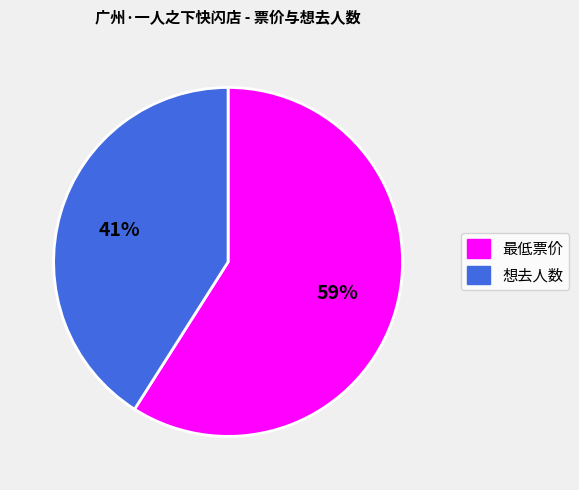

How many slices are in this pie chart?

2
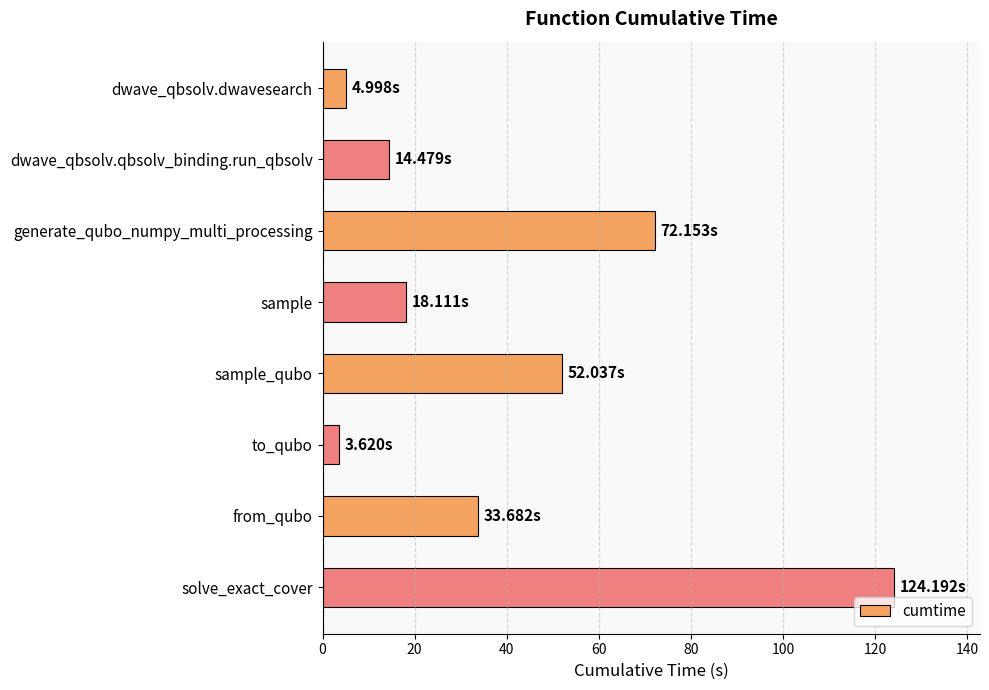

What is the sum of all values?

323.3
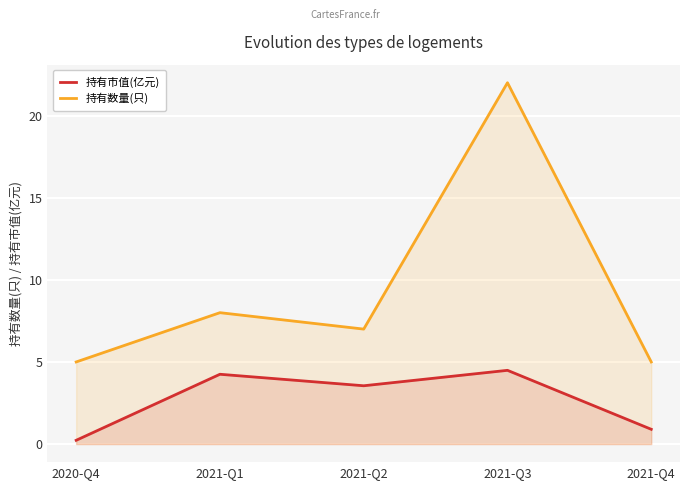

In 持有数量(只), how many points are lower than both neighbors (excluding endpoints)?

1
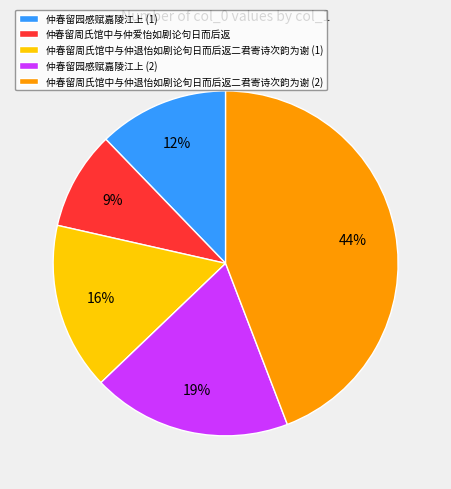

Which has a higher value, 仲春留周氏馆中与仲退怡如剧论旬日而后返二君寄诗次韵为谢 (2) or 仲春留周氏馆中与仲爱怡如剧论句日而后返?

仲春留周氏馆中与仲退怡如剧论旬日而后返二君寄诗次韵为谢 (2)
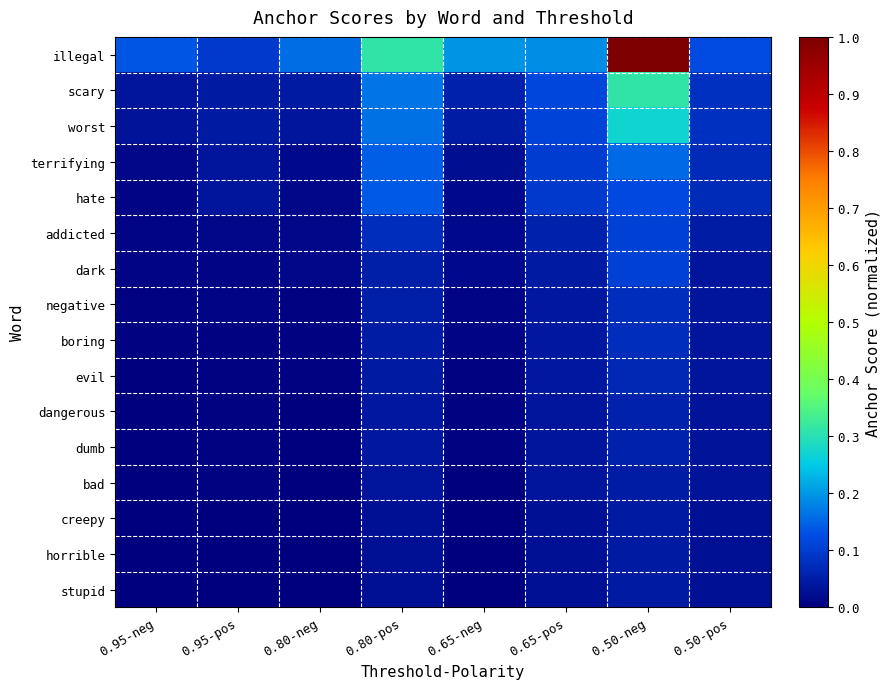

At which category is the sum across all series the highest?

0.50-neg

^^^^^^^^^^^^^^^^

Copy out all of the data above verbatim, omitting the pictures.

How many slices are in this pie chart?

2

What is the sum of all values?

323.3

In 持有数量(只), how many points are lower than both neighbors (excluding endpoints)?

1

Which has a higher value, 仲春留周氏馆中与仲退怡如剧论旬日而后返二君寄诗次韵为谢 (2) or 仲春留周氏馆中与仲爱怡如剧论句日而后返?

仲春留周氏馆中与仲退怡如剧论旬日而后返二君寄诗次韵为谢 (2)

At which category is the sum across all series the highest?

0.50-neg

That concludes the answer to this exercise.